Report offers INS guide for IT

Data Management Improvement Act Task Force membership

A report filed with Congress this month has begun to give shape to the Immigration and Naturalization Service's quest for an entry/exit computer system that would keep track of border crossings by land, sea and air.

The Data Management Improvement Act Task Force report, filed Jan. 3, evaluates the agency's current technology and offers recommendations toward developing the entry/exit system.

Congress has set aside $362 million for the system in the budget now being considered for INS. However, the funds can't be appropriated until the agency develops a spending plan, according to a Senate report on the bill, because "it is unclear what this system is or will become, and how it will address [INS'] expansive directives."

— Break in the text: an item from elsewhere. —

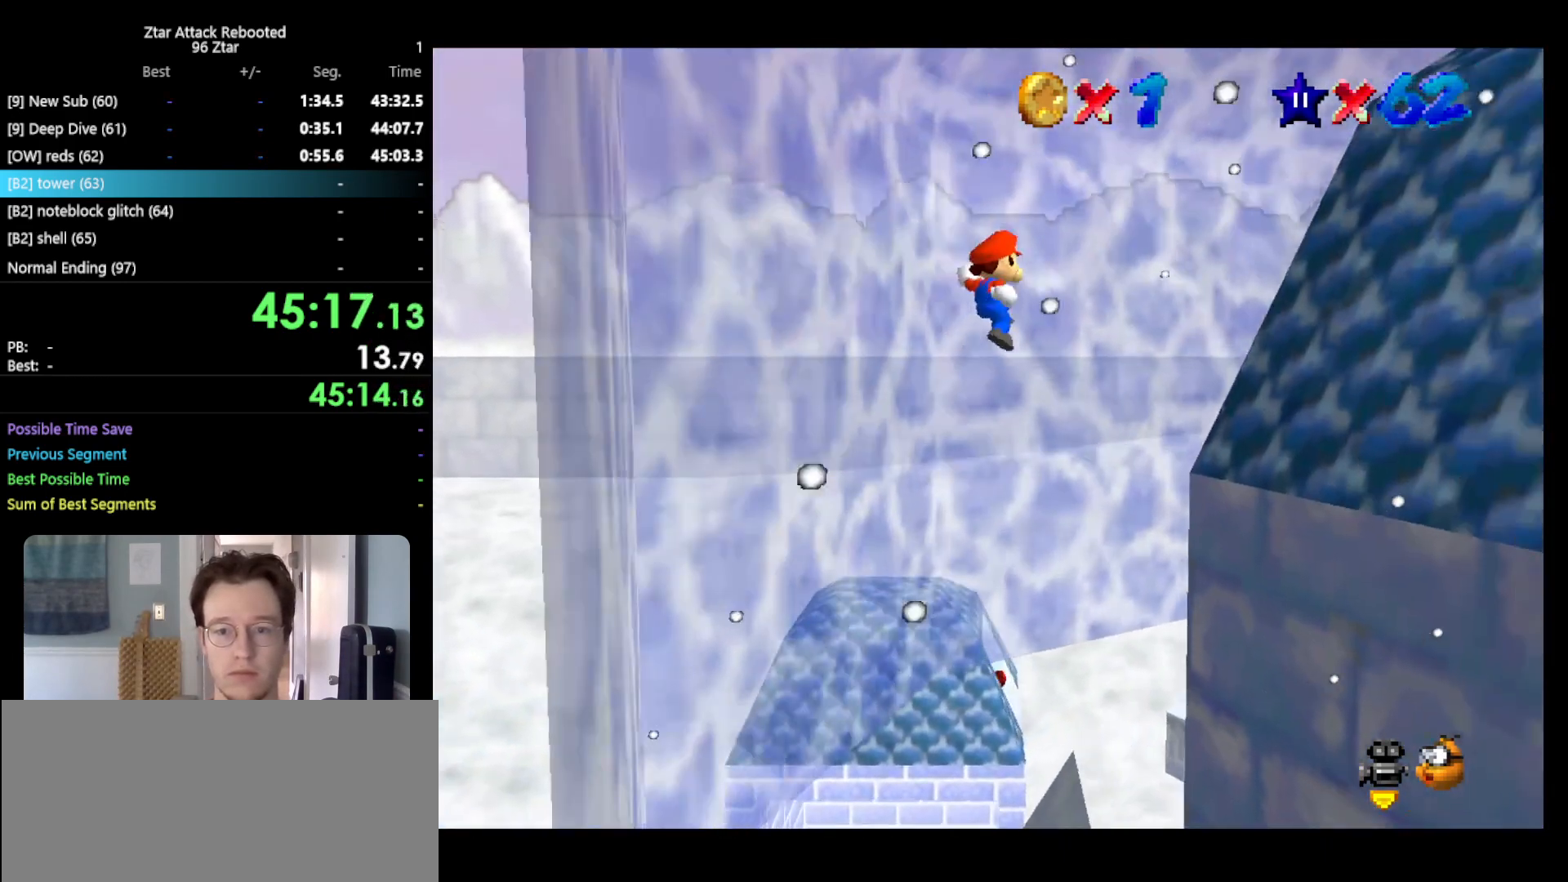
{"buttons": ["A"], "left_stick": "right", "events": []}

The directives stem from several pieces of antiterrorism legislation passed in 2001 and 2002 that collectively will require INS to fingerprint every traveler entering or leaving the United States, collect biographical and biometric information on them, and store the data in a central database that is available to federal, state and local law enforcement agencies, the Senate report said.

The task force report found that airports are the most heavily automated entry points. The largest number of people enter or leave the country via land routes, which are the least automated. It recommends that INS choose systems it already is using to meet the Dec. 31 deadline for capturing entry and exit information at air- and seaports. Over the long term, many of the systems will need to be upgraded or replaced, the team found.

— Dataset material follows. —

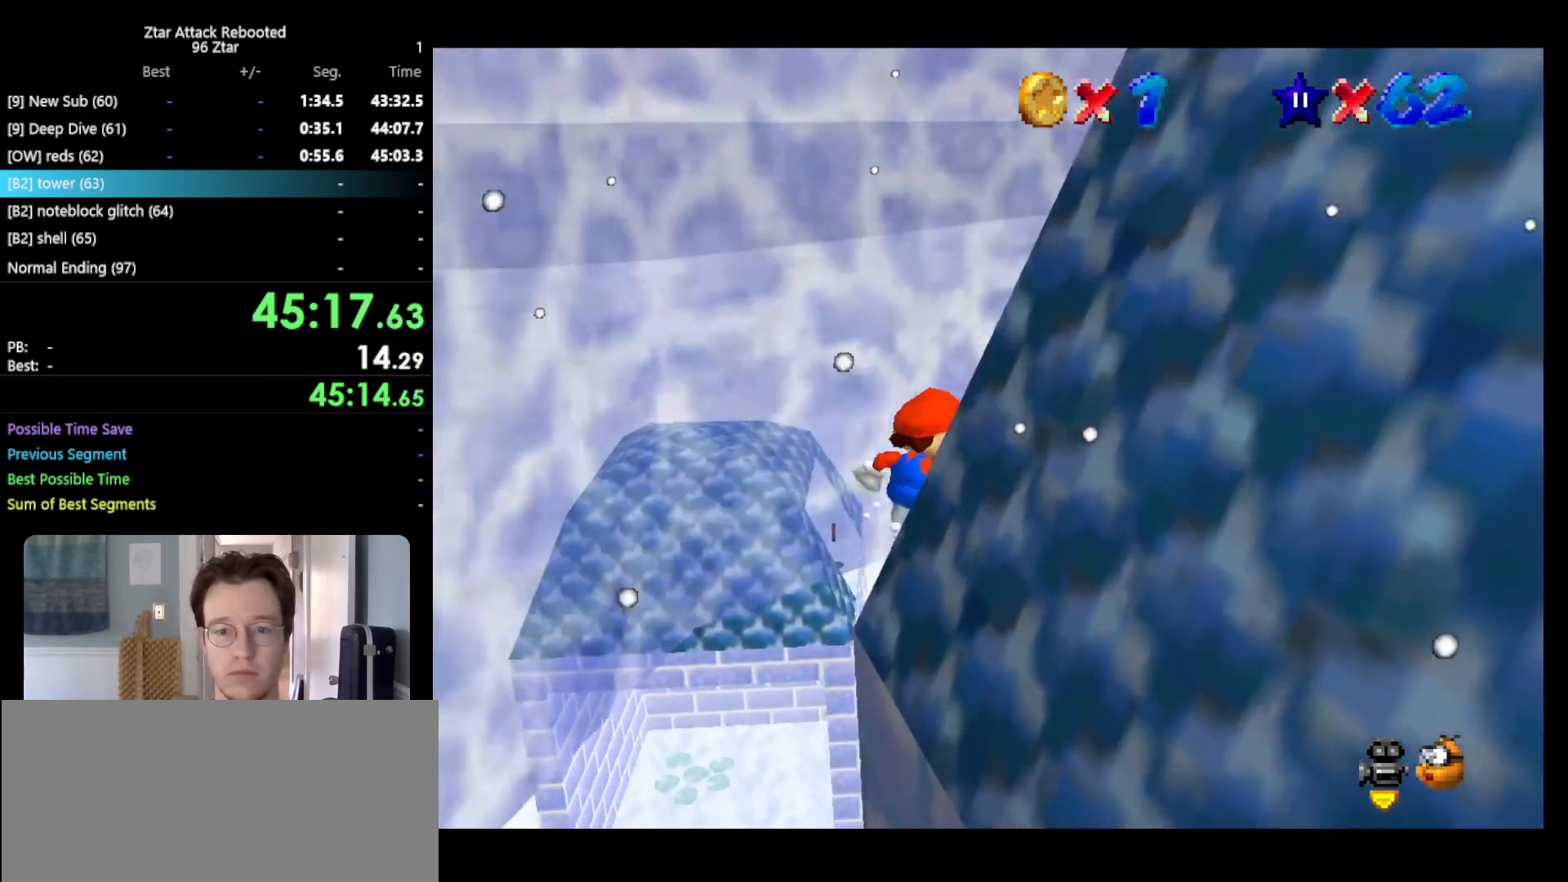
{"buttons": ["A", "B"], "left_stick": "right", "events": [[150, "B", "down"], [267, "B", "up"], [483, "B", "down"]]}
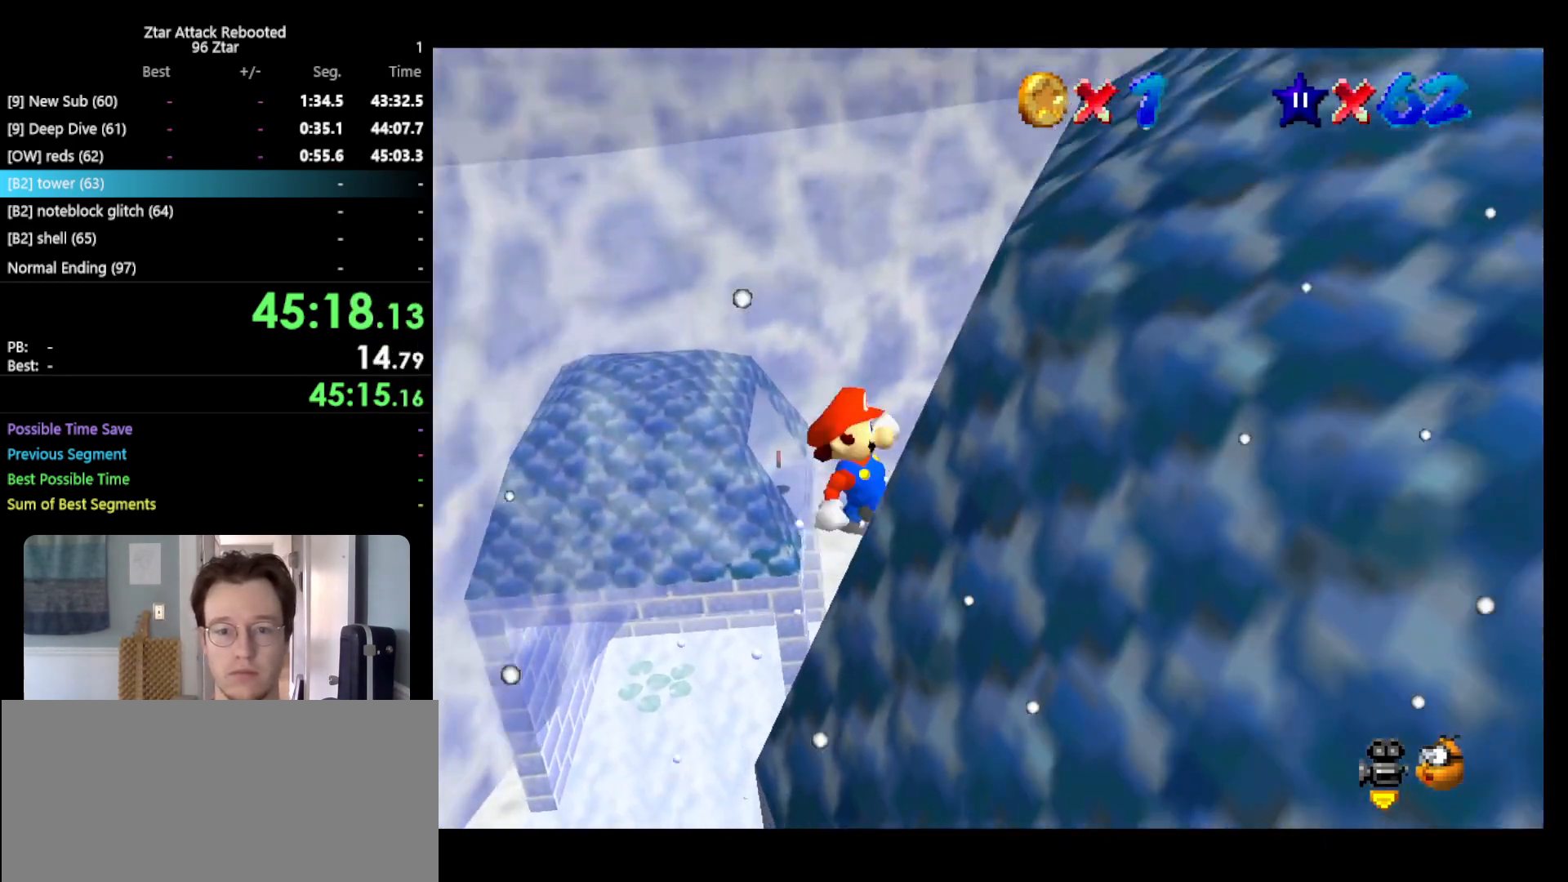
{"buttons": ["A"], "left_stick": "right", "events": [[100, "B", "up"], [367, "B", "down"], [500, "B", "up"]]}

Like most federal agencies, INS suffers from "stovepipes" of unconnected data. Many of the systems process data in batches, which delays access to information essential for tight security. The IT architecture isn't standardized and many IT users are poorly trained, the task force found.

The task force also looked for ways to expedite the border-crossing process for people whose business requires frequent travel to or from the United States. Ensuring that security measures don't impede legitimate travel was important to many members of the team, including Randel Johnson, vice president of labor, immigration and employee benefits for the U.S. Chamber of Commerce in Washington, D.C.

Other key recommendations in the report include:

* Use emerging technologies including Extensible Markup Language and "federated systems"—an approach that uses multiple physical databases as if they were one—to make existing systems communicate with one another.

* Identify technology, including biometric devices, to strengthen border security. The systems should be interoperable with all federal, state and local law enforcement agencies.

* Design the system so that it collects needed data only once, and disseminates it to other agencies as needed.

* Develop long-term goals based on strategic function rather than individual departments.

* Work in conjunction with other governments and private industry to develop increasingly secure documents for international travelers.

The 17-member task force was created through the Data Management Improvement Act of 2000 and began its work in February 2002. It includes six agency representatives, nine from the private sector and two from state and local government. Now that the entry/exit system report is complete, the task force will turn its attention to other aspects of INS' information technology.